Aber die ersten Kilometer durch die Weinberge der Deutschen Weinstraße? Magisch.
Sanfte Hügel, Reben bis zum Horizont – da vergisst man kurz, dass man gerade freiwillig in ein 24-Stunden-Marterritual einsteigt. Und die Strecke? Dank perfekter Beschilderung der Deutschen Weinstraße praktisch narrensicher. Theoretisch braucht man gar kein Navi.

Aber dann: der rechte Fuß. Autsch. Der Spann tat höllisch weh – und zwar richtig früh. Ich hatte echt Schiss, dass ich abbrechen muss.
An der 50-Kilometer-Marke, halb durch, auf einer Bank: Schuhe aus. Massieren. Durchatmen. Dann kam die Erinnerung an Neuseeland: zu fest geschnürte Schuhe = angeschwollene Füße = Schmerz. Einmal locker geschnürt – und weiter ging’s. Manchmal ist die Lösung wirklich so banal.

Pizza, Engel & ein Tanz
Unsere Pausenregel: alle 10 Kilometer kurz stoppen. Klingt banal – war Gold wert. Der Körper braucht’s, der Kopf sowieso.
Und dann, bei Kilometer 38, kam das Highlight: Sabrina und Linah. Zwei Engel in Menschengestalt. Mit Pizza, alkoholfreiem Weizen, Snacks – sogar Gummibärchen. 20 Uhr– und dann das. Sabrina hat zur Begrüßung getanzt. So wie man unsere Energiebündel kennt. Wie geil ist das denn? Pure Magie, pure Motivation.
Kurz darauf, in der Innenstadt von Neustadt, spricht uns eine Frau besorgt an. Wir sollten uns beeilen, die Kneipen machen gleich zu. Als wir ihr erklären, dass wir keine Kneipentour machen, sondern auf Langstrecken-Wanderschaft sind, schaut sie uns an wie Aliens. Versteh ich irgendwie.
Nachts wach, dank Stirnlampe und Jonas’ eiserner Disziplin
Die Nacht war unsere größte Unbekannte. Müdigkeit, Dunkelheit, Kälte – das volle Programm. Aber: Wir wurden kaum müde. Adrenalin sei Dank. Die Stirnlampen leuchteten den Weg, die Gespräche hielten uns wach, und Jonas? Wurde zum Pausen-General.
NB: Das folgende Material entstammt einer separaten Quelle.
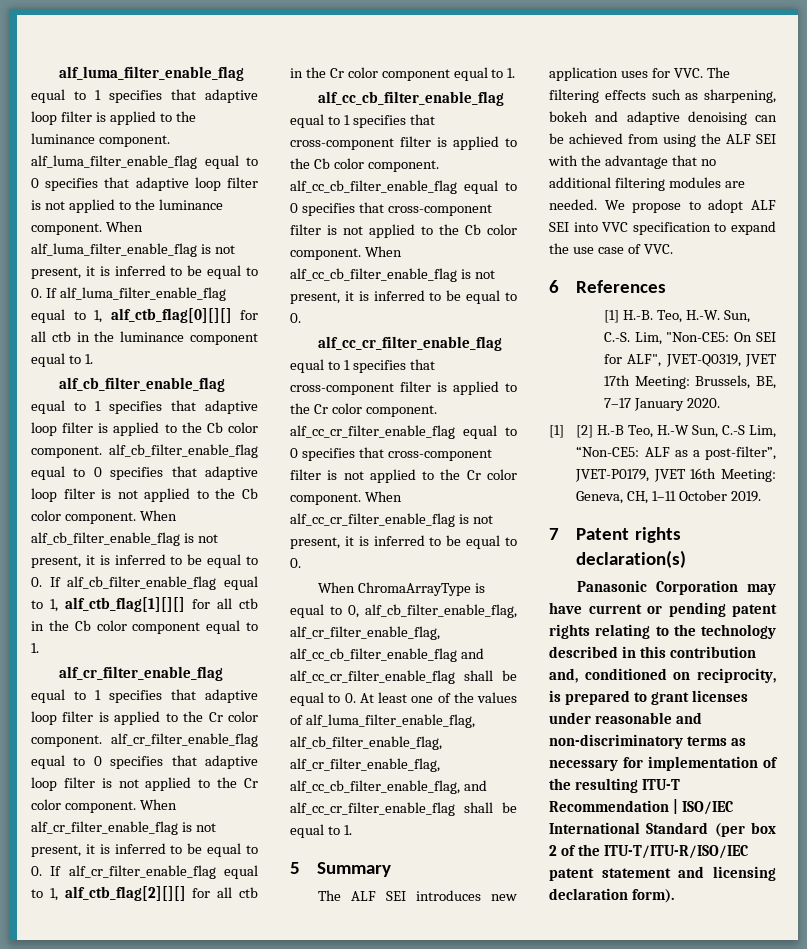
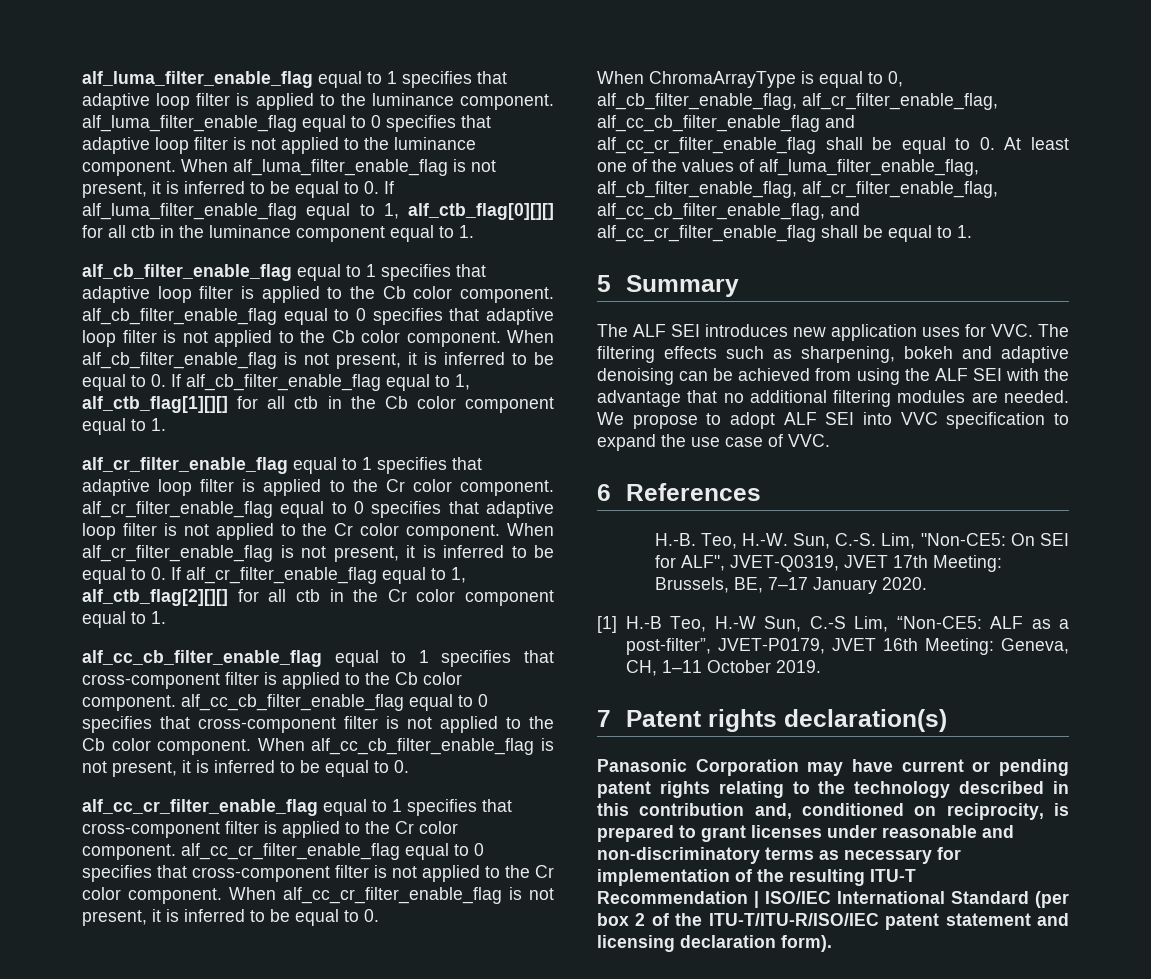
[603,310,619,323] [1] -> (761, 492) none
[576,425,594,438] [2] -> (617, 624) none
„Nein, erst bei Kilometer 60 machen wir Pause. Die Bank ist zu früh!“ – Er hatte recht. Hätte ich vorher nie gedacht. Wenn man den Rhythmus einmal aufgibt, wird’s zäh.
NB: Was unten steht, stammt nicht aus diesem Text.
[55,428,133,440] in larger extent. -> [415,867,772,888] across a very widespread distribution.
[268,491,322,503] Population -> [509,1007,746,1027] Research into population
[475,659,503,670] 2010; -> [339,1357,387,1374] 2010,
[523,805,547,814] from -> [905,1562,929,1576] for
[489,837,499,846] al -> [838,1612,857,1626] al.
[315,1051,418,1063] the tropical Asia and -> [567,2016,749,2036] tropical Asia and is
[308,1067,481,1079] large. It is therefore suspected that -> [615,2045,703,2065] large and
Kurz vor Sonnenaufgang dann der Moment: 4:30 Uhr dämmert es, 5:00 Uhr hell. Die Sonne im Rücken, und plötzlich ist alles wieder sichtbar. Die Weinberge, die Hügel – wie ein Reset fürs Hirn. Magisch. Wieder Energie im Tank.

Höhenmeter-Drama & der Radweg der Vernunft
Die erste Hälfte: 1200 Höhenmeter. Eigentlich dachten wir, das Schlimmste sei geschafft. Haha. Denkste. Am Ende waren’s über 2600. Upsi.

Also Plan B: nicht mehr den kompletten Wanderweg gehen, sondern nachts auf einen Radweg ausweichen – flacher, direkter und in der Dunkelheit ohne Verkehr eh egal. Wir haben dadurch ein paar Kilometer verloren, aber was soll’s. Die 100 mussten trotzdem voll werden.
Die letzten Kilometer: Hölle auf Asphalt
Wir mussten also extra Schleifen laufen. Die letzten Kilometer? Absolute Qual. Die Muskeln? Feuer. Der Kopf? Im Tunnel. Jeder Schritt schmerzte. Aber: Aufgeben war eine Option, die mir die letzten 20 Kilometer immer wieder in den Kopf kam. Ohne Jonas wäre sie vielleicht sogar Realität geworden.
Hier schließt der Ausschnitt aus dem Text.